Morano : délit de faciès

Publié à 07h18, le 08 février 2012 , Modifié à 21h39, le 08 février 2012

Morano : délit de faciès

La campagne électorale se tend et atteint un niveau bien peu reluisant. Notre blogueur Guy Birenbaum est stupéfait des propos que tient Nadine Morano dans Le Parisien et qui ont alimenté la polémqiue ce mercredi.

  1. On avait dit "pas le physique" !

    Sur leparisien.fr

    Voici quelques lignes qui vont enrichir le débat présidentiel.

    Ce matin, voici les arguments qu'utilise Nadine Morano dans Le Parisien :

    "

    Le problème d'image d'Eva Joly ne vient pas que de son accent, c'est aussi physique. On sent du coup qu'il n'y a pas de communicant derrière. Contrairement à Segolène Royal qui est allée jusqu'a la médecine esthétique et la correction dentaire.

    "

    J'ai relu plusieurs fois ces lignes pour me persuader que je ne rêvais pas.

     
    Au prétexte d'évoquer la communication (qui a vraiment bon dos...), la ministre franchit des limites très rarement atteintes : l'accent d'Eva Joly - encore - et puis, surtout, l'attaque sur son physique et, enfin, l'évocation de la "médecine esthétique" et de "la correction dentaire" concernant Ségolène Royal.

    Autant d'"arguments" (?) que les politiques de ce niveau n'utilisent quasiment jamais les uns envers les autres.

    Nous sommes plutôt là sur un "registre" qui rappelle à la fois les articles les plus virulents de la presse d'extrême droite ou les publications les plus trash ; bien que ces dernières réservent leurs salves aux "peoples" et osent très rarement s'attaquer à la "médecine esthétique" chez les politiques, au delà des régimes.

    En descendant à ce niveau et en "se payant" Eva Joly et Ségolène Royal sur le physique, madame Morano prend un risque considérable, au delà du désaveu général qui va venir, même de sa famille politique.

    Le débat politique avait déjà atteint ces derniers jours un niveau lamentable.

    Il est encore davantage tiré vers le bas.

    Jusqu'où iront-ils/elles ?

  2. "Ce n'est pas une critique sur son physique" assure Morano

    Sur leparisien.fr

    Nadine Morano apporte des précisions sur la citation qui fait tant jaser ce mercredi.
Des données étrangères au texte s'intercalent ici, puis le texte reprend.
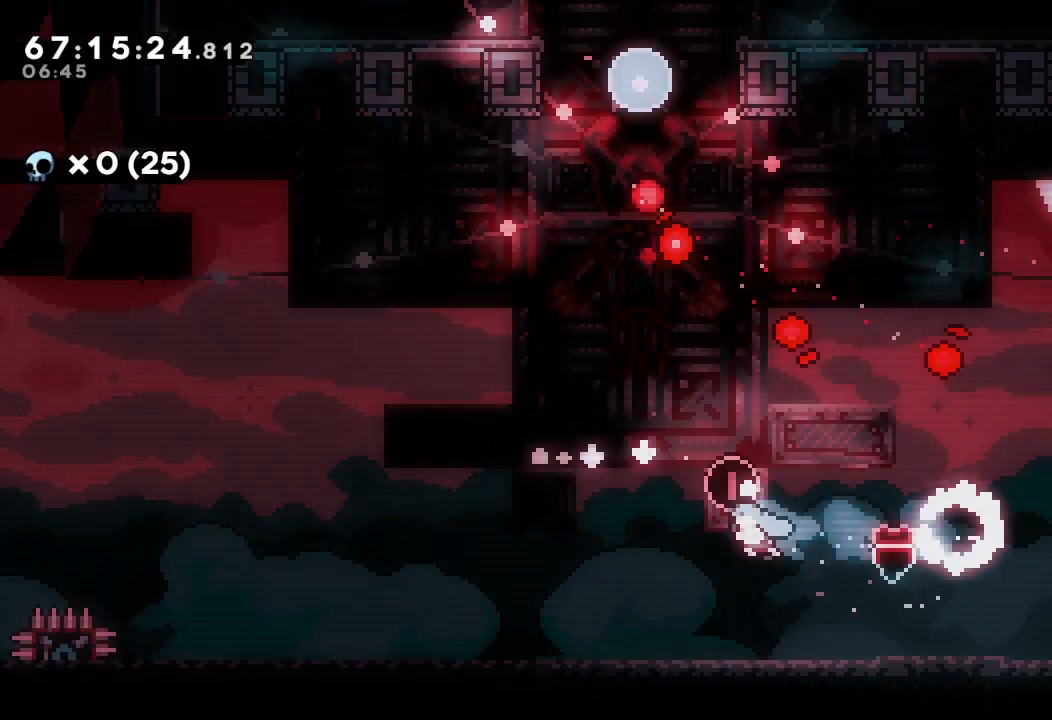
{"keys": ["d"], "events": [[233, "left", "down"], [333, "left", "up"], [400, "d", "down"]]}
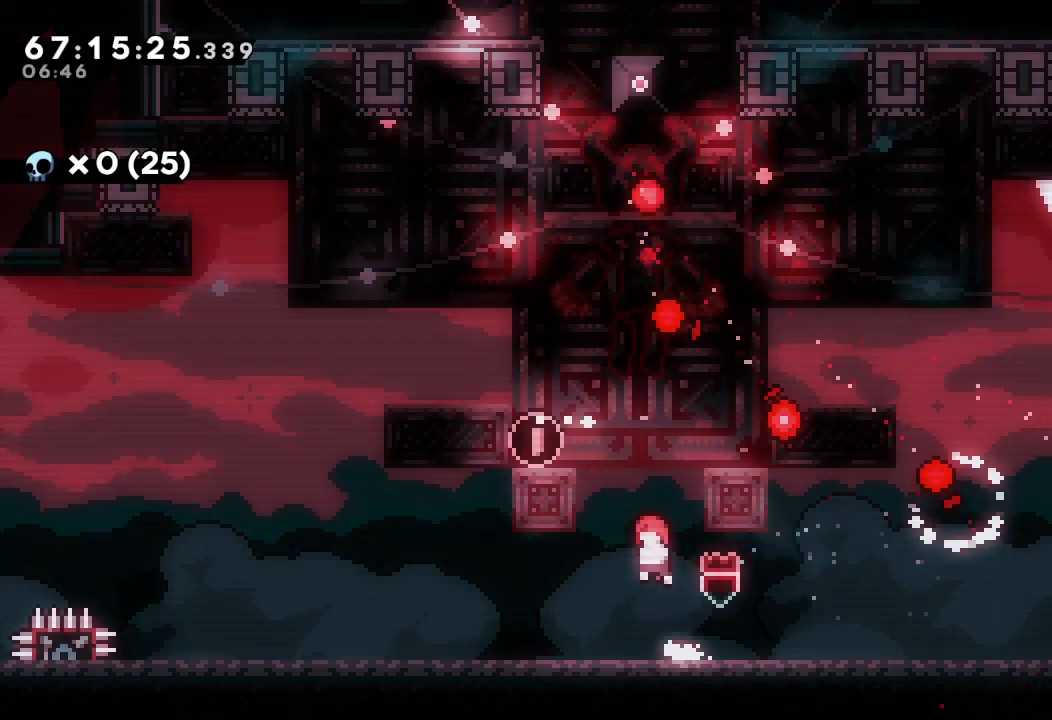
{"keys": ["left", "s", "up"], "events": [[167, "left", "down"], [267, "d", "up"], [300, "up", "down"], [367, "s", "down"]]}
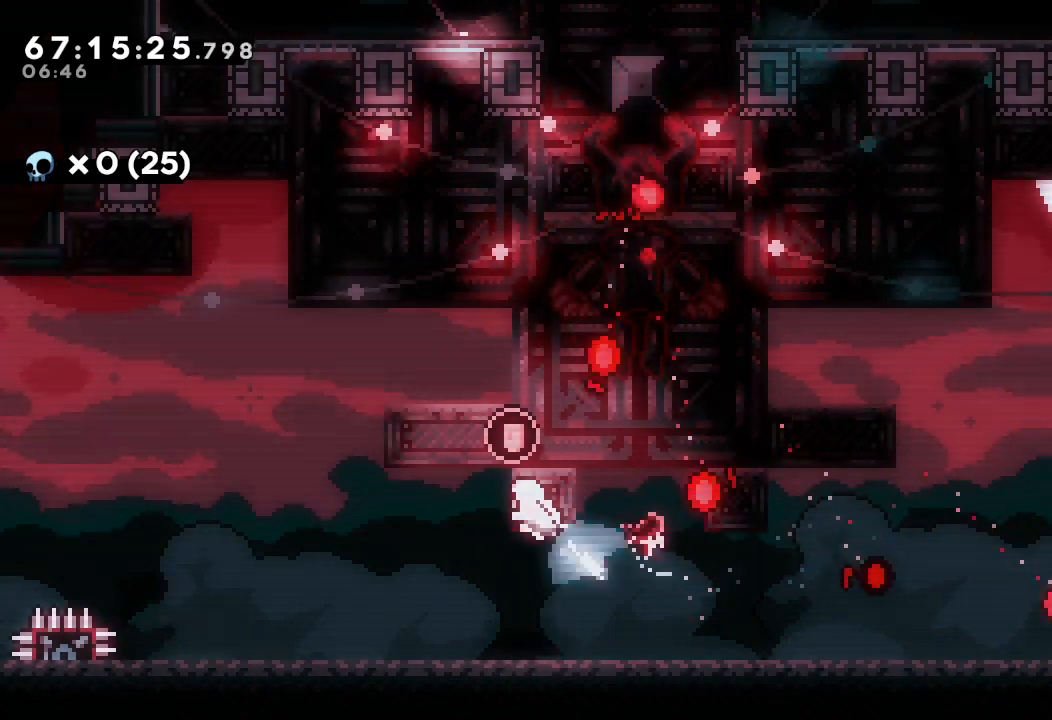
{"keys": [], "events": [[33, "up", "up"], [133, "left", "up"], [200, "s", "up"], [367, "left", "down"], [500, "left", "up"]]}
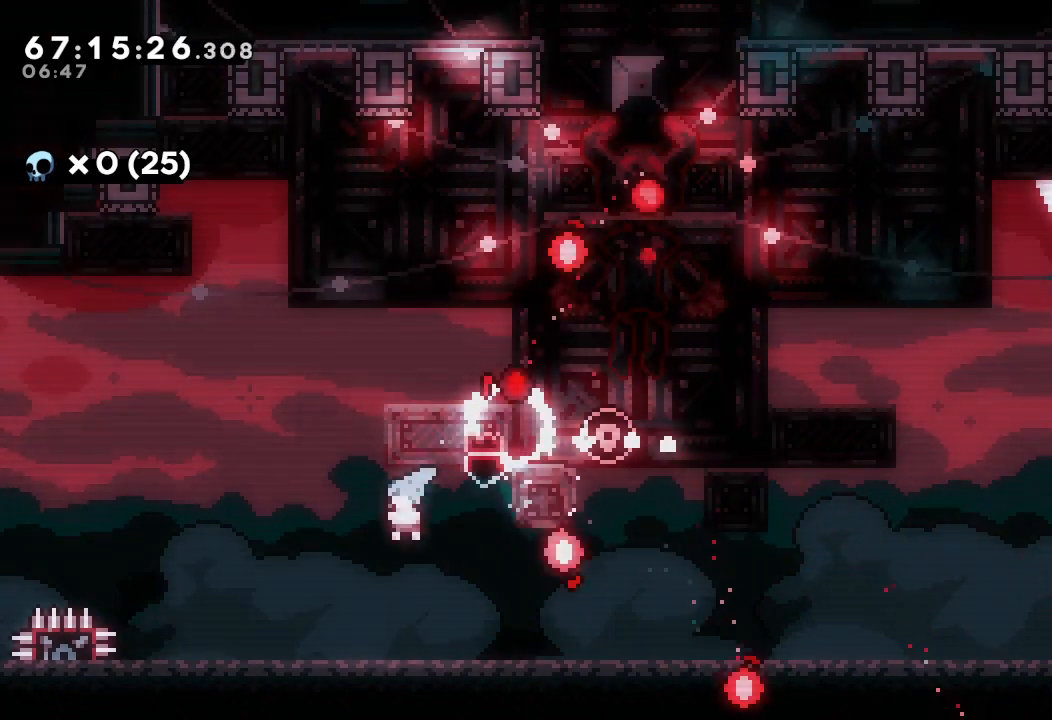
{"keys": ["right", "s"], "events": [[233, "right", "down"], [333, "s", "down"]]}
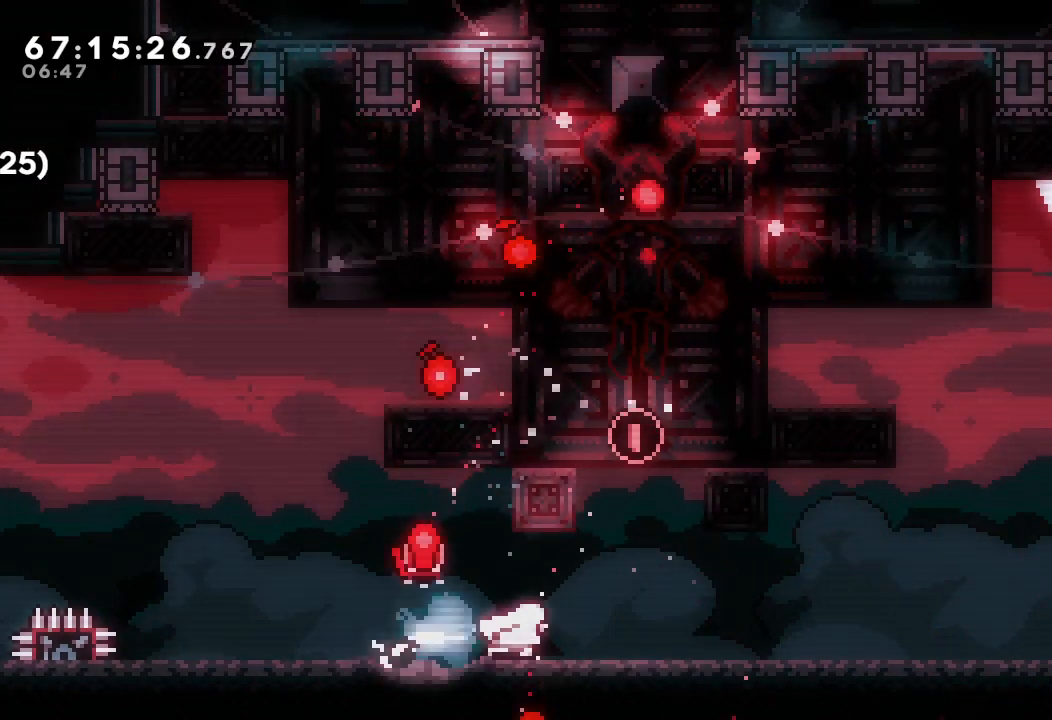
{"keys": [], "events": [[133, "s", "up"], [233, "right", "up"], [233, "up", "down"], [267, "s", "down"], [467, "up", "up"], [500, "s", "up"]]}
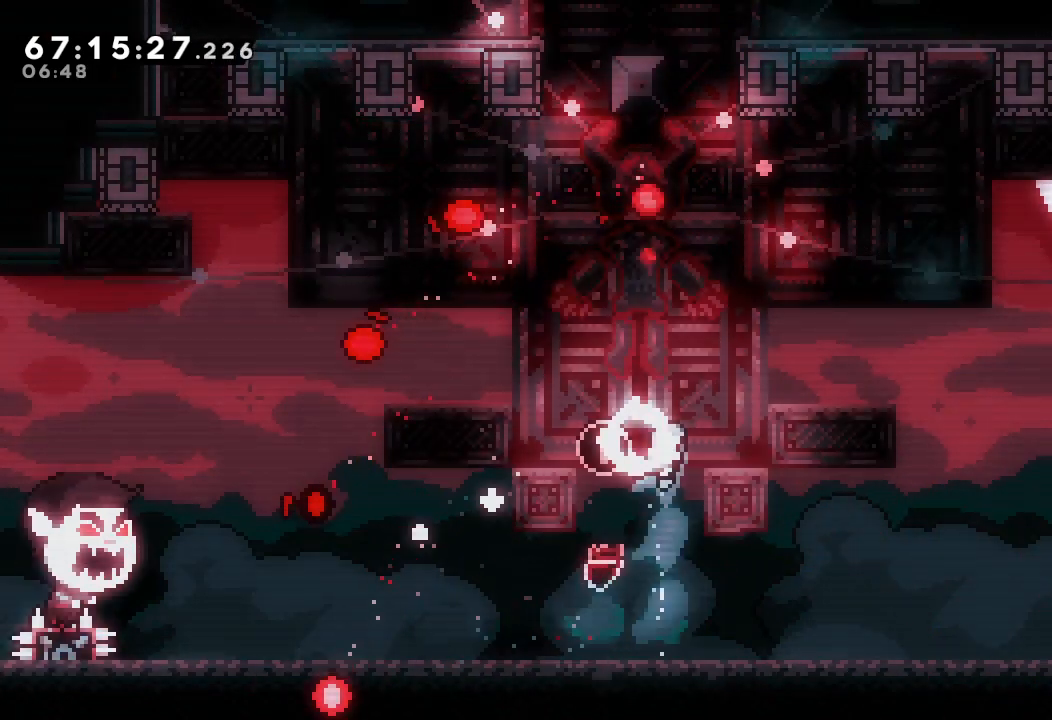
{"keys": [], "events": [[100, "left", "down"], [133, "left", "up"]]}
    Extrait d'un article sur le site du Parisien

    "

    Je n'ai rien contre Eva Joly que je respecte en tant qu'adversaire politique. Je n'ai pas du tout attaqué sa personne. Quand je parle de son physique, je veux dire l'aspect physique, sa façon de se présenter face aux photographes, aux caméras. [...]

    On sent qu'il n'y a pas de communicant derrière elle, c'est tout ce que j'ai dit. Prenez Angela Merkel, c'est une femme qui est bien habillée, bien coiffée, impeccable. Toujours tirée à quatre épingles.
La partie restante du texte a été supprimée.